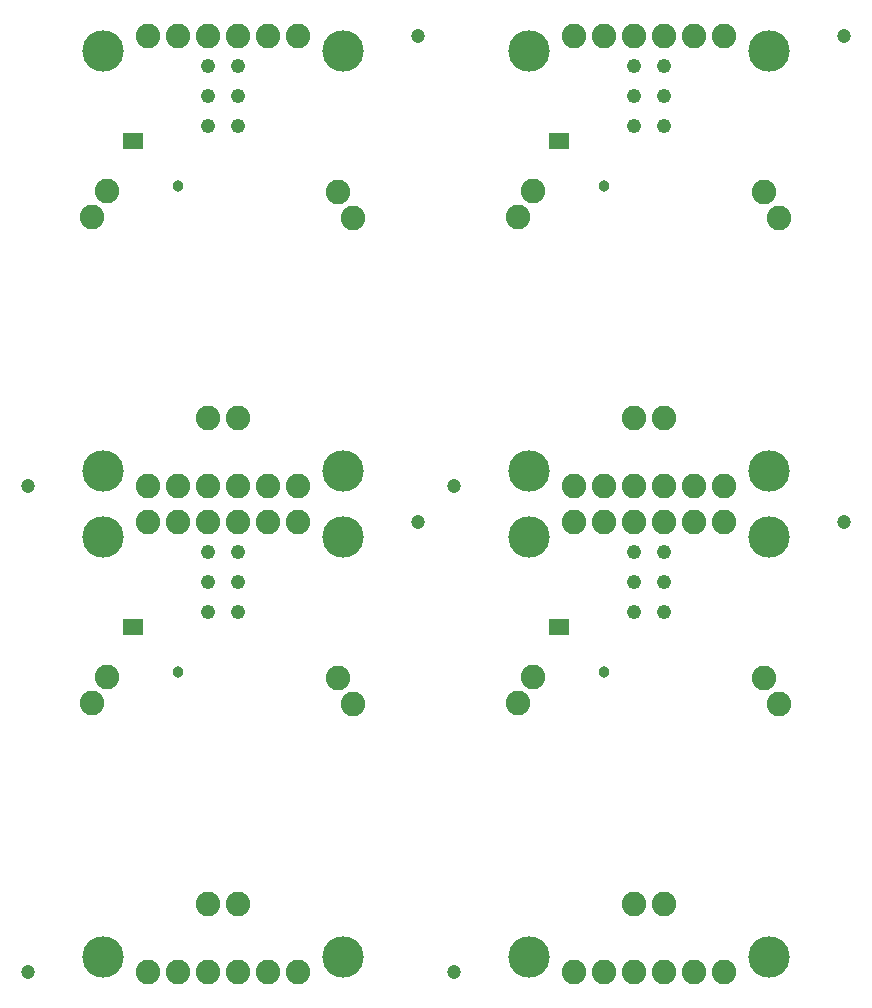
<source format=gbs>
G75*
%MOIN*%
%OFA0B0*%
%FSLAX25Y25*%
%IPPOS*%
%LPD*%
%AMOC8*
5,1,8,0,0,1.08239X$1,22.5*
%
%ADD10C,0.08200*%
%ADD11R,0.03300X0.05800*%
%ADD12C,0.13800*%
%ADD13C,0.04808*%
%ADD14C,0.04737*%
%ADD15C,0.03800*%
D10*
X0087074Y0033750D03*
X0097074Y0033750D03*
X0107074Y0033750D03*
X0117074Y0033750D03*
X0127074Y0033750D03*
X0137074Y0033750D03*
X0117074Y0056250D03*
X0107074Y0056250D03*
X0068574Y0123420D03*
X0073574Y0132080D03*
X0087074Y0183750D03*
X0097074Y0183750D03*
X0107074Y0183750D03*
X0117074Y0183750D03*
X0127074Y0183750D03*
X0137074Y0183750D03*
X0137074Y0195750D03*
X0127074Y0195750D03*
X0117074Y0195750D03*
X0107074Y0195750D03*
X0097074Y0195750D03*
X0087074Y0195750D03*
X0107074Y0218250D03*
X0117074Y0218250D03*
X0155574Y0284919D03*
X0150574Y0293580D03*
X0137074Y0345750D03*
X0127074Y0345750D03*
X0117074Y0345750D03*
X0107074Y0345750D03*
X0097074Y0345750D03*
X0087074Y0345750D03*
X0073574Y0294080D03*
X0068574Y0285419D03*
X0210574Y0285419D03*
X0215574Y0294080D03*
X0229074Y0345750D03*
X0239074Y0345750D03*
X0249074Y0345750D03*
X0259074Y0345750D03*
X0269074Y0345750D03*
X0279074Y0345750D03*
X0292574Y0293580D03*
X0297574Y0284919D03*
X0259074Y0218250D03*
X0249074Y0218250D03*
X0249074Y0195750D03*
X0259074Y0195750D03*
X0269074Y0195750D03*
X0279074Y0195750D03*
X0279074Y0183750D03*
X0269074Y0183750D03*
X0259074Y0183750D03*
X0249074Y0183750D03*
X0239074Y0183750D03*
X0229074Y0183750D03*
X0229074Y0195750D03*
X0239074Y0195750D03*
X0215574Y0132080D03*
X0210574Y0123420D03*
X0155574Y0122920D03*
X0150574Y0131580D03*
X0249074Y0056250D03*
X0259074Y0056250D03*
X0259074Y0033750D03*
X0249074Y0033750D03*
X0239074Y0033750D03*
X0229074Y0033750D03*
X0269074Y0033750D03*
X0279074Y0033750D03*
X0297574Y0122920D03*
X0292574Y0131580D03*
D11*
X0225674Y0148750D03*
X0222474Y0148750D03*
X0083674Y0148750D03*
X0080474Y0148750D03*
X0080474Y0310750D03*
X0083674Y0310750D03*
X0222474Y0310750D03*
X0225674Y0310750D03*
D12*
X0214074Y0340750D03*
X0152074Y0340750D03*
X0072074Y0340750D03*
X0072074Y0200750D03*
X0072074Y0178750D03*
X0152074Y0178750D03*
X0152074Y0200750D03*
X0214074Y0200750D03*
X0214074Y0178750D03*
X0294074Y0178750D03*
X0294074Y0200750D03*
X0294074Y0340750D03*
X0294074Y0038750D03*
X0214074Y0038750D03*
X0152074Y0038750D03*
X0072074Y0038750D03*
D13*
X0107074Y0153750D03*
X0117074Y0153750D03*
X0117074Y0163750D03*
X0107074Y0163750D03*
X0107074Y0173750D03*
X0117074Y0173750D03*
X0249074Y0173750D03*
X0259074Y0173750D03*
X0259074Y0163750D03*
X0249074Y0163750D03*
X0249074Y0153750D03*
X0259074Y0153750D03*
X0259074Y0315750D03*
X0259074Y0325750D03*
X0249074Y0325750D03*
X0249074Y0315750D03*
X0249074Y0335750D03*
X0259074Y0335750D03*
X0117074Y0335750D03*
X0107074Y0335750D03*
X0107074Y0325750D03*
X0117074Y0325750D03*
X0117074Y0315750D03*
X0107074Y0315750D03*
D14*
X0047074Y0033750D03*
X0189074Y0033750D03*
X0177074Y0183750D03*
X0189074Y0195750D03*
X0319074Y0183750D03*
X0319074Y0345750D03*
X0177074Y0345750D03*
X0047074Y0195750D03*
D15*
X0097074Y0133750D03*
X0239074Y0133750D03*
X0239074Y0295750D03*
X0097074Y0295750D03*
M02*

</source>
* * * * * * *
Look through the entries above and quote exactly the lines from the line with "X0068574Y0123420D03*" to the line with "X0150574Y0131580D03*", counting both of those lines.

> EXERCISE OUTPUT
X0068574Y0123420D03*
X0073574Y0132080D03*
X0087074Y0183750D03*
X0097074Y0183750D03*
X0107074Y0183750D03*
X0117074Y0183750D03*
X0127074Y0183750D03*
X0137074Y0183750D03*
X0137074Y0195750D03*
X0127074Y0195750D03*
X0117074Y0195750D03*
X0107074Y0195750D03*
X0097074Y0195750D03*
X0087074Y0195750D03*
X0107074Y0218250D03*
X0117074Y0218250D03*
X0155574Y0284919D03*
X0150574Y0293580D03*
X0137074Y0345750D03*
X0127074Y0345750D03*
X0117074Y0345750D03*
X0107074Y0345750D03*
X0097074Y0345750D03*
X0087074Y0345750D03*
X0073574Y0294080D03*
X0068574Y0285419D03*
X0210574Y0285419D03*
X0215574Y0294080D03*
X0229074Y0345750D03*
X0239074Y0345750D03*
X0249074Y0345750D03*
X0259074Y0345750D03*
X0269074Y0345750D03*
X0279074Y0345750D03*
X0292574Y0293580D03*
X0297574Y0284919D03*
X0259074Y0218250D03*
X0249074Y0218250D03*
X0249074Y0195750D03*
X0259074Y0195750D03*
X0269074Y0195750D03*
X0279074Y0195750D03*
X0279074Y0183750D03*
X0269074Y0183750D03*
X0259074Y0183750D03*
X0249074Y0183750D03*
X0239074Y0183750D03*
X0229074Y0183750D03*
X0229074Y0195750D03*
X0239074Y0195750D03*
X0215574Y0132080D03*
X0210574Y0123420D03*
X0155574Y0122920D03*
X0150574Y0131580D03*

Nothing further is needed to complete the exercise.